0541. Probability and Random Processes   (3 s.h.)

Sets and events, Random variables, Distribution and density functions, Functions of multiple random variables, Moments and conditional statistics, Information entropy, stochastic processes, wide-sense stationary process, ergodicity, correlation, and power spectrum of stationary processes. Applications to sampling theory and signal modulation and detection.

0599. Independent Study   (1-6 s.h.)

Special study in a particular aspect of Engineering under the direct supervision of a graduate faculty member. Research results are presented in the form of a paper.

0601. Engineering Mathematics II.   (3 s.h.)

Prerequisite: ENGR 501.

Provides students with the analytical and numerical tools needed to solve partial differential equations of the type found in engineering practice. Topics include: the UNIX programming environment; the C programming language; separation of variables methods in Cartesian and non-Cartesian coordinate systems; integral transform methods; root finding; integration/differentiation; interpolation of tabulated data; initial-value and boundary-value problems; partial differential equations.

0611. Experimental Methods   (3 s.h.)

Application and design of experimental techniques and measurement systems used in engineering laboratories. Introduction to the DMM, digital scope, and computer-based data acquisition systems for measurements of force, motion, pressure, temperature, and flow in steady and unsteady systems. Data transmission, data analysis and presentation, and computer interfacing techniques. Statistical methods and uncertainty analysis. Hands-on experience with state-of-the-art instrumentation systems.

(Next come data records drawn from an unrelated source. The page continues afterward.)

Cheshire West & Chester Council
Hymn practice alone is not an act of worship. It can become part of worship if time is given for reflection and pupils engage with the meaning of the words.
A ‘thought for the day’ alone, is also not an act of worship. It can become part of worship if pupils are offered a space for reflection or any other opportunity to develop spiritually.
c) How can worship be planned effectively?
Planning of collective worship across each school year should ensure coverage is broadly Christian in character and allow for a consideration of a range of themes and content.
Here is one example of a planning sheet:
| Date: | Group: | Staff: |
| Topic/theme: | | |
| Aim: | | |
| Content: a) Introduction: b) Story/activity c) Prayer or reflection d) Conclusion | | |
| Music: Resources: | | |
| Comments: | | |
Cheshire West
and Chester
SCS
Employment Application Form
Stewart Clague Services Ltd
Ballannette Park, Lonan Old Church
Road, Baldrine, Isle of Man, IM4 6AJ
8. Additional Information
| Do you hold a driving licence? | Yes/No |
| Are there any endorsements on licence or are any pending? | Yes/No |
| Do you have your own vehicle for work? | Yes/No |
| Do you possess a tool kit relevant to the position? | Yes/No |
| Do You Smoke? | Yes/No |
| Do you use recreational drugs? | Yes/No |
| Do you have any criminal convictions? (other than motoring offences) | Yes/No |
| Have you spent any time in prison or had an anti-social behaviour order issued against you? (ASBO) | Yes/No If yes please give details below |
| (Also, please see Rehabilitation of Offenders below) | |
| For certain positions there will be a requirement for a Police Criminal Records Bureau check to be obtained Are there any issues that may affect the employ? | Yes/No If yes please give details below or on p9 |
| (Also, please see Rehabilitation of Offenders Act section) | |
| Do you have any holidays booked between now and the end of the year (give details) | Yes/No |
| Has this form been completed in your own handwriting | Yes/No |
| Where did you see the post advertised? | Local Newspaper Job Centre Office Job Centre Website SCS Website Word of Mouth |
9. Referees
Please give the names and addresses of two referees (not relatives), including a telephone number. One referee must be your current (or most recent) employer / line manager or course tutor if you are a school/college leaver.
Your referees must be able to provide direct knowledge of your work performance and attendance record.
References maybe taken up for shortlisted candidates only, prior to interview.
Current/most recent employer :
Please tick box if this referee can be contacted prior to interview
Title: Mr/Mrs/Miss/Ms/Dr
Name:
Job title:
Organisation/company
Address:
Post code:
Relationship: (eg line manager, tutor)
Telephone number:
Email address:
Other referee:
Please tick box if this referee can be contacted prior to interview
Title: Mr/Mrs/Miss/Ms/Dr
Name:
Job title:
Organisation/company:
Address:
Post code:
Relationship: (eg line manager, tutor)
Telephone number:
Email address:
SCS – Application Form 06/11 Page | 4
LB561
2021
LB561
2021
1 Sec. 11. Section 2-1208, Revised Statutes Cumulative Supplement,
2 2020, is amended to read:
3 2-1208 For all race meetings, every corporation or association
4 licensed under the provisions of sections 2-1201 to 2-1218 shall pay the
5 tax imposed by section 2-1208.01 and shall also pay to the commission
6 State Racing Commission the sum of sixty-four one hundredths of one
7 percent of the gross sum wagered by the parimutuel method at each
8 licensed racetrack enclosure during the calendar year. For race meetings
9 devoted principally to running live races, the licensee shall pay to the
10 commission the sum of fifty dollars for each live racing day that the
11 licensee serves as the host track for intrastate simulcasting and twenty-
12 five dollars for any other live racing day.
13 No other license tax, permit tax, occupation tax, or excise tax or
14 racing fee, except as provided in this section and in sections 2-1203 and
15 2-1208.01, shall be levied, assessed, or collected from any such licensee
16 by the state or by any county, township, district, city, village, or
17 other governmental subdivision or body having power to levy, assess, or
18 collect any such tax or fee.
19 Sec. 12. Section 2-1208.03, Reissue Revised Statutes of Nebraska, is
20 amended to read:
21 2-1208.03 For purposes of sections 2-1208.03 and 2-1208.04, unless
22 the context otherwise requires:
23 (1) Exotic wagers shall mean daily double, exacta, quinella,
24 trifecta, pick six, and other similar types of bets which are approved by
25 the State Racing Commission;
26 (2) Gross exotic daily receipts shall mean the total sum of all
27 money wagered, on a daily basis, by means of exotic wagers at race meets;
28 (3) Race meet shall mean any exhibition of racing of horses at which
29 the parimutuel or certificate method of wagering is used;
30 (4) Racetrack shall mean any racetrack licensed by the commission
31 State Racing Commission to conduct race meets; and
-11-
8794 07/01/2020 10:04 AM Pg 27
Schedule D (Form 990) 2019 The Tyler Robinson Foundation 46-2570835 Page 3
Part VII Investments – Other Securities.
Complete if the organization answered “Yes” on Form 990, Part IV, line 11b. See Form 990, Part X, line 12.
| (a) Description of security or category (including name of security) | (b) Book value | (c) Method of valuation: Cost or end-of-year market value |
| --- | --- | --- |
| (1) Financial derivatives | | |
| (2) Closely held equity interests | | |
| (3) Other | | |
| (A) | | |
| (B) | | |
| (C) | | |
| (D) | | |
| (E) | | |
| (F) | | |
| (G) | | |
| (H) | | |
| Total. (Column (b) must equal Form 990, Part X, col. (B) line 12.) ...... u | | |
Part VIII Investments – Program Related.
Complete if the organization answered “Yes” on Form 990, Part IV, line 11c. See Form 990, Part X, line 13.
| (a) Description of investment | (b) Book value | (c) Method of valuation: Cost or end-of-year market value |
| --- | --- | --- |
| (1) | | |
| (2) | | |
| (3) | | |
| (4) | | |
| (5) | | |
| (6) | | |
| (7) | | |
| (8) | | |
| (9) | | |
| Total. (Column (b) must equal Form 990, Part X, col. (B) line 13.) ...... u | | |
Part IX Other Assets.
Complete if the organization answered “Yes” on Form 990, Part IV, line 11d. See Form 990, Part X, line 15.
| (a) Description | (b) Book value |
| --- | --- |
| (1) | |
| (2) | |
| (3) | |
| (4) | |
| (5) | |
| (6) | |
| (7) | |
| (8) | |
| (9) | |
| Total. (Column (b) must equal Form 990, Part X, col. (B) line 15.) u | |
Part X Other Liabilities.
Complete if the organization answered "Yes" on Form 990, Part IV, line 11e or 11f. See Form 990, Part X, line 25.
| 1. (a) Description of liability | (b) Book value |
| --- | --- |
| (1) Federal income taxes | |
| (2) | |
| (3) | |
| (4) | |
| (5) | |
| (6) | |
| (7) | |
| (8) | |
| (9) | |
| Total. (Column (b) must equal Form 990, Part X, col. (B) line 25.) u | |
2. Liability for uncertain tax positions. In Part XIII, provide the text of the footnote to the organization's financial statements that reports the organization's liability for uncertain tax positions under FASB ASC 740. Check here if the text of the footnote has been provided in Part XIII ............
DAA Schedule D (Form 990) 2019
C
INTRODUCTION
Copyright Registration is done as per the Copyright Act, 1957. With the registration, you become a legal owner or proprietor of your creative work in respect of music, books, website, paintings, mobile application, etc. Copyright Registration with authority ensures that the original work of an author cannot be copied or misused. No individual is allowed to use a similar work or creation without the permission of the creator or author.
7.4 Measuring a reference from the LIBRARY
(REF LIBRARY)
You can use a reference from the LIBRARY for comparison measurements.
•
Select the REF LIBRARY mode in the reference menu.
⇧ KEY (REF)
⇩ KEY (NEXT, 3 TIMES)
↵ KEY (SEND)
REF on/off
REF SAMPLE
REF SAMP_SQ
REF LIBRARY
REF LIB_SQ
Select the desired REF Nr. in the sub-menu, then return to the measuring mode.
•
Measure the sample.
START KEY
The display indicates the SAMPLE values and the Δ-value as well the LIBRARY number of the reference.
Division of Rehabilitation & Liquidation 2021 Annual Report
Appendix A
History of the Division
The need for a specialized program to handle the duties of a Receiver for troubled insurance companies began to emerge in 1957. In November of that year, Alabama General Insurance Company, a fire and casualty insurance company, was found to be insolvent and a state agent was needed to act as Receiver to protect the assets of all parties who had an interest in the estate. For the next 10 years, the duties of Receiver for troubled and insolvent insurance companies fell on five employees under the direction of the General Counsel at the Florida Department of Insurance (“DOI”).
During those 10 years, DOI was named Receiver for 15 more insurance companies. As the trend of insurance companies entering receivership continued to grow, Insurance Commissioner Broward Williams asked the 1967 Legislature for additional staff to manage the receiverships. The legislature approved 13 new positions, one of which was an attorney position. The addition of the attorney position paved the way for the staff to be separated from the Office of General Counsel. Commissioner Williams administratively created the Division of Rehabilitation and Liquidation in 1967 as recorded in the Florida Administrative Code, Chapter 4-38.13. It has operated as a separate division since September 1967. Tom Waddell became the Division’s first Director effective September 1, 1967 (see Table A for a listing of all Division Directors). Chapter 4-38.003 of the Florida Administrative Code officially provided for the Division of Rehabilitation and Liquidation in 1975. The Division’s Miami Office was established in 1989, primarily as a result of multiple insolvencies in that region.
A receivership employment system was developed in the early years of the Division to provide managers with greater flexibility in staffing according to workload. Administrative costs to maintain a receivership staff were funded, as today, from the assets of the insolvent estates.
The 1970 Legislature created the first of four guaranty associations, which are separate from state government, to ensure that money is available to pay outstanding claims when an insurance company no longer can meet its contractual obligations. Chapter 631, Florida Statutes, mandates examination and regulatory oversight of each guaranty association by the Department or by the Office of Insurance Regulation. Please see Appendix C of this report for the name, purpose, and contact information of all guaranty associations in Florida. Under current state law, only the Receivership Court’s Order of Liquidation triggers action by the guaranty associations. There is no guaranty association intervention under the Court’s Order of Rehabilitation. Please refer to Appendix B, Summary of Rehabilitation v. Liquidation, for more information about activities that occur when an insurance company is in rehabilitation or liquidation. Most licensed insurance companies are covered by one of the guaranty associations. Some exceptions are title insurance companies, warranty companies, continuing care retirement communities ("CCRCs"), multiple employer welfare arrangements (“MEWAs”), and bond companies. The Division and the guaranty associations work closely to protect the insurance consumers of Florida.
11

0616. Fluid Dynamics   (3 s.h.)

Navier-Stoke`s equation, Laminar and turbulent flow, boundary layer phenomena, compressible fluid flow including isotropic flow, shock waves, friction flow, and flow with heat transfer.

0625. Modeling and Simulation of Dynamic Systems   (3 s.h.)

Mathematical methods for the dynamic analysis of multi-degreeof freedom, linear and non-linear structures and machines are studied. Computer programming and one of standard math programs are required.

0780. CAD/CAM   (3 s.h.)

Prerequisite: ME 630.

Development and application of computers in today's manufacturing environment. This is an introductory CAD/CAM course teaching basic concepts applied to today's modern technologies. Various topics include: geometric modeling/ tolerancing, process engineering, computer graphics, PLC's, data communication and LAN's, NC and CNC, robotics, group technology, CIM, and concurrent engineering. Students will become familiar with these topics and use modern equipment and software to develop their own projects.

0790. Special Topics   (0-3 s.h.)

Students present their research results at an open seminar. The seminars may be arranged on a biweekly basis over the semester. Active participation of all graduate students is expected.

0796. Research I.   (1-6 s.h.)

Under the guidance of a faculty member, the student will conduct an independent research on a selected topic in engineering. The research results will be presented in the form of a paper.

0797. Research II.   (1-6 s.h.)

Under the guidance of a faculty member, the student will conduct an independent research on a selected topic in engineering. The research results will be presented in the form of a paper.

0799. Preliminary Examination Preparation   (1-6 s.h.)

This course is intended for Ph.D. students who have completed their coursework but who have not yet passed both the Ph.D. Preliminary Examination.

0899. Pre-Dissertation Research   (1-6 s.h.)

This course is intended for Ph.D. students who have passed both the Preliminary and Qualifying Examinations but who have not been elevated to candidacy.

0999. Dissertation Research   (1-6 s.h.)

This course is intended only for those students who have achieved Ph.D. Candidacy status. A minimum of 6 semester hours is required for graduation.